Well before the fires, which would become the most destructive in the history of the United States, Everett had felt a desire to ‘create a kind of painting that could be only visible through wind, through a primary force’. The weaving of desire and destruction, of life and death, is terrifying. For it is truly the wind—more precisely the hot and dry autumn winds, blowing at 100 km/h, devouring the equivalent of a football field every three seconds—that breathed its gigantic power into the fires.
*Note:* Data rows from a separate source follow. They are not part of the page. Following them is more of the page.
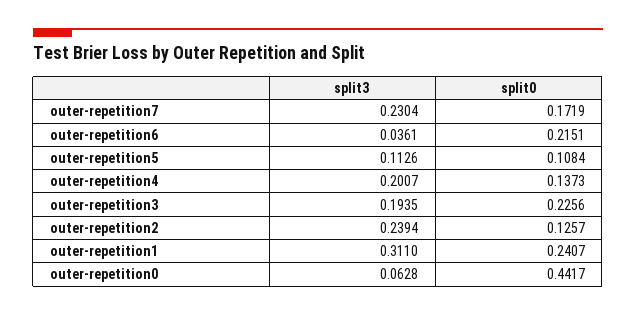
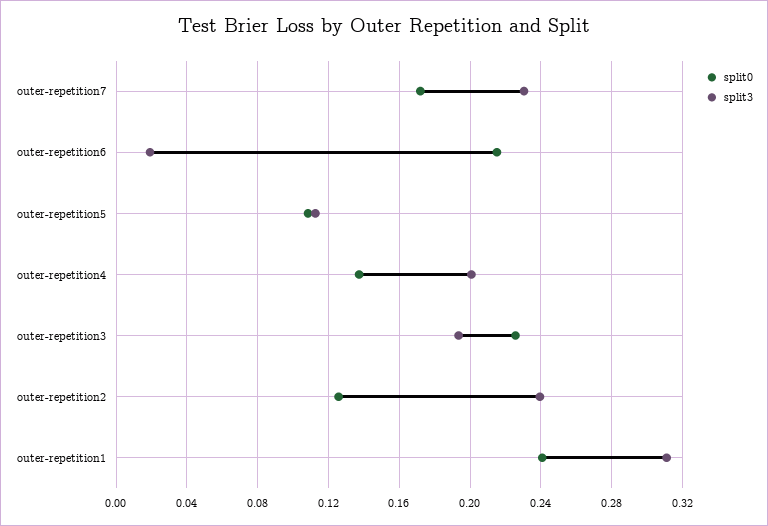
  {
    "split3": {
      "outer-repetition7": 0.2304,
-     "outer-repetition6": 0.0361,
+     "outer-repetition6": 0.02,
      "outer-repetition5": 0.1126,
      "outer-repetition4": 0.2007,
      "outer-repetition3": 0.1935,
      "outer-repetition2": 0.2394,
-     "outer-repetition1": 0.311,
+     "outer-repetition1": 0.311
-     "outer-repetition0": 0.0628
    },
    "split0": {
      "outer-repetition7": 0.1719,
      "outer-repetition6": 0.2151,
      "outer-repetition5": 0.1084,
      "outer-repetition4": 0.1373,
      "outer-repetition3": 0.2256,
      "outer-repetition2": 0.1257,
-     "outer-repetition1": 0.2407,
+     "outer-repetition1": 0.2407
-     "outer-repetition0": 0.4417
    }
  }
In order not to annihilate everything, tragedy needed to be rearranged by comedy. The saving surge came from laughter and the absurd. It is why Everett also decided to reinterpret Gustave Courbet’s Un enterrement à Ornans (1850) and repurposed the narrative of the somber funeral for a theatrical representation in which the guests are actors playing at mourning [Untitled (Comedy at Ornans), 2018]. These actors are free of illusion like Beckett’s tramps living in a devastated world where everyday language wavers towards poetic and comical eruptions.
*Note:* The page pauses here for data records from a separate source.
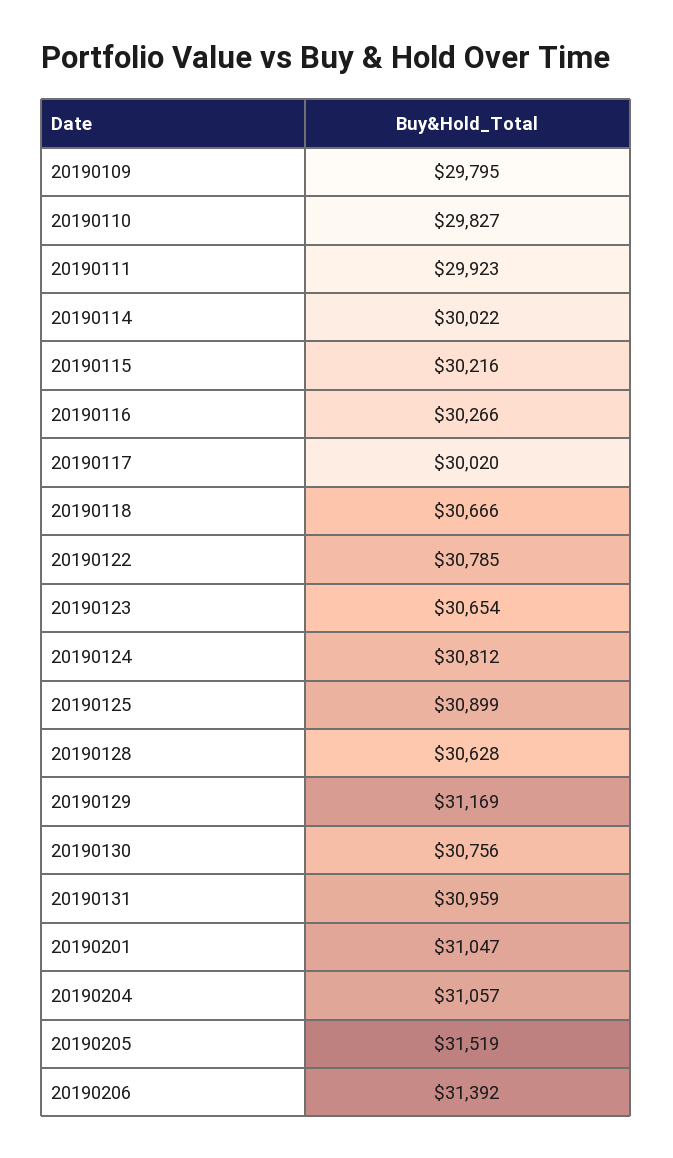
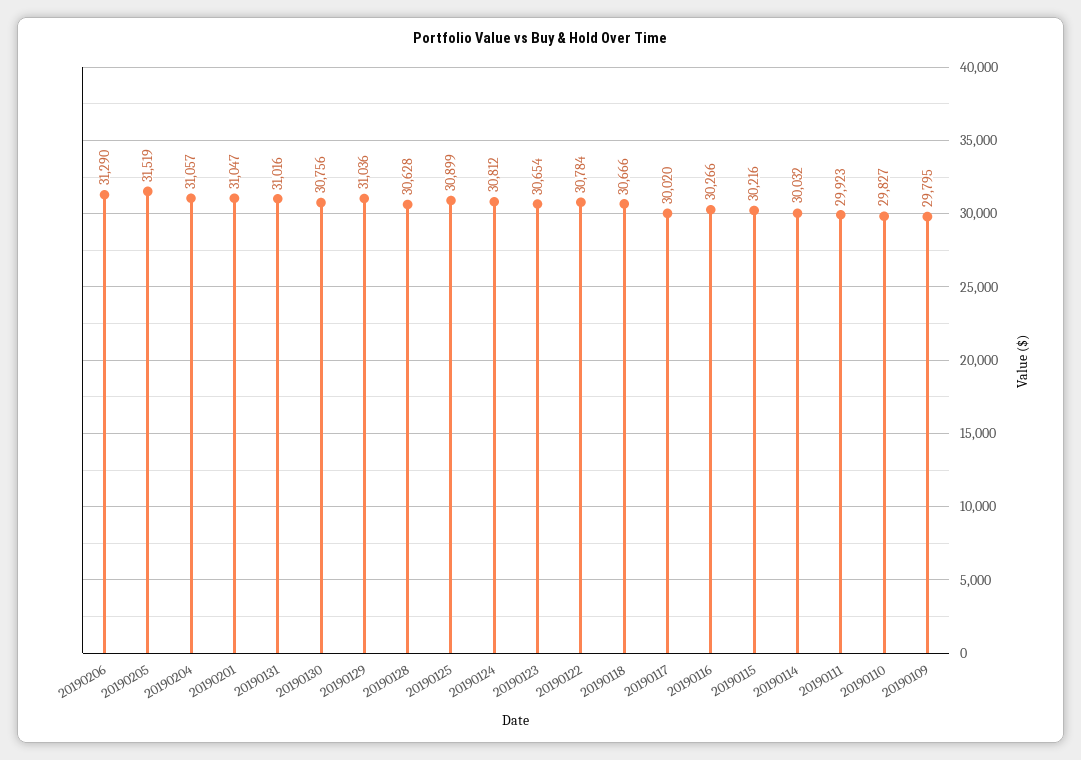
  {
    "20190109": 29795,
    "20190110": 29827,
    "20190111": 29923,
-   "20190114": 30022,
+   "20190114": 30032,
    "20190115": 30216,
    "20190116": 30266,
    "20190117": 30020,
    "20190118": 30666,
-   "20190122": 30785,
+   "20190122": 30784,
    "20190123": 30654,
    "20190124": 30812,
    "20190125": 30899,
    "20190128": 30628,
-   "20190129": 31169,
+   "20190129": 31036,
    "20190130": 30756,
-   "20190131": 30959,
+   "20190131": 31016,
    "20190201": 31047,
    "20190204": 31057,
    "20190205": 31519,
-   "20190206": 31392
+   "20190206": 31290
  }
By repurposing Courbet’s painting and making a painted floor that covers the main level of the gallery, Everett brings us into contact with ‘another stage’ (this is the way Freud defined the unconscious [ein Andere Schauplatz]). It includes three domains: that of the visitor, that of the painting, and that of the exhibition space. Entering the gallery and walking on the floor, the visitor finds herself immediately placed on an intimate footing with painting and phenomena—fire, wind, gravity.
In his time, Courbet brought both spectator and painter within the painting(2). He revolutionized painting by dissolving the distance between canvas and viewer. Everett, for his part, offers the body the possibility of entering into the invisibility of painting.
One can hear the echo of Bruce Nauman’s steps as he walks across the floor of his studio in his video Slow Angle Walk (Beckett Walk) (1968) or as he forces his own body, then the visitor’s, within the narrow confines of his Performance Corridor (1969)(3). The narrowness of the corridor engenders anxiety: the work is experience.
For Everett, it is a question of making that part of the invisible that is conquered day after day in the practice of the studio palpable, through the gestures and the bodily situations in which he engages. His paintings are the trace of this effort, a force that surprises even itself. ‘Over the years an autonomous presence that has risen up out of the practice, it is an evasive entity. This is also the same kind of energy that I look for in the paintings, a force that requires a certain level of invisibility to survive.’ This sedimentation of works and days magnetises the spaces of the wild: ‘I am constantly overwhelmed by color as it is always ahead of me, shrouded in the evershifting light source. It is the weight, volume and speed of color that I recognize and depend on in order to build the structure and surface of the painting.’ “The Winds” are an attempt to direct these untamed forces towards the potential of the imagination, hence towards a possibility of the future. For the violent dynamism of the wind can become constructive when its cosmic vortices accompany the metamorphoses of painting. Everett’s works become the terrain for this phenomenon to unfold. Entering them is to find yourself transformed.
Born in 1973 in Rochester, New York, Everett lives and works in Northern California. He has had solo exhibitions at Altman Siegel Gallery, San Francisco; Eleni Koroneou Gallery, Athens; Office Baroque, Brussels; On Stellar Rays, New York; Paul Kasmin Gallery, New York; and White Columns, New York. His work has been included in group exhibitions such at the San Francisco Museum of Modern Art; the Biennale of Painting, Museum Dhondt- Dhaenens, Deurle, Belgium; Arndt Singapore; di Rosa, Napa; U.C. Berkeley Art Museum and Pacific Film Archive; Headlands Center for the Arts, Sausalito, California; San Jose Institute of Contemporary Art; CCA Wattis Institute for Contemporary Arts, San Francisco; and 303 Gallery, New York. Everett has received the SECA Art Award at the San Francisco Museum of Modern Art (2017), the Richard Diebenkorn Teaching Fellowship at the San Francisco Art Institute (2013) and the San Francisco Artadia Award (2013). His monograph, Without an Audience, published by Altman Siegel and kamel mennour, Paris/London with contributions by Jenny Gheith, Jonathan Griffin, Hope Mohr and Liam Everett, is on display at the gallery.
(1) All quotations from Liam Everett are from an email correspondence with the author between April and December 2018.
(2) Michael Fried, Le Réalisme de Courbet, Gallimard, 1990.
(3) Claudine Humblet, Bruce Nauman, Skira, 2011.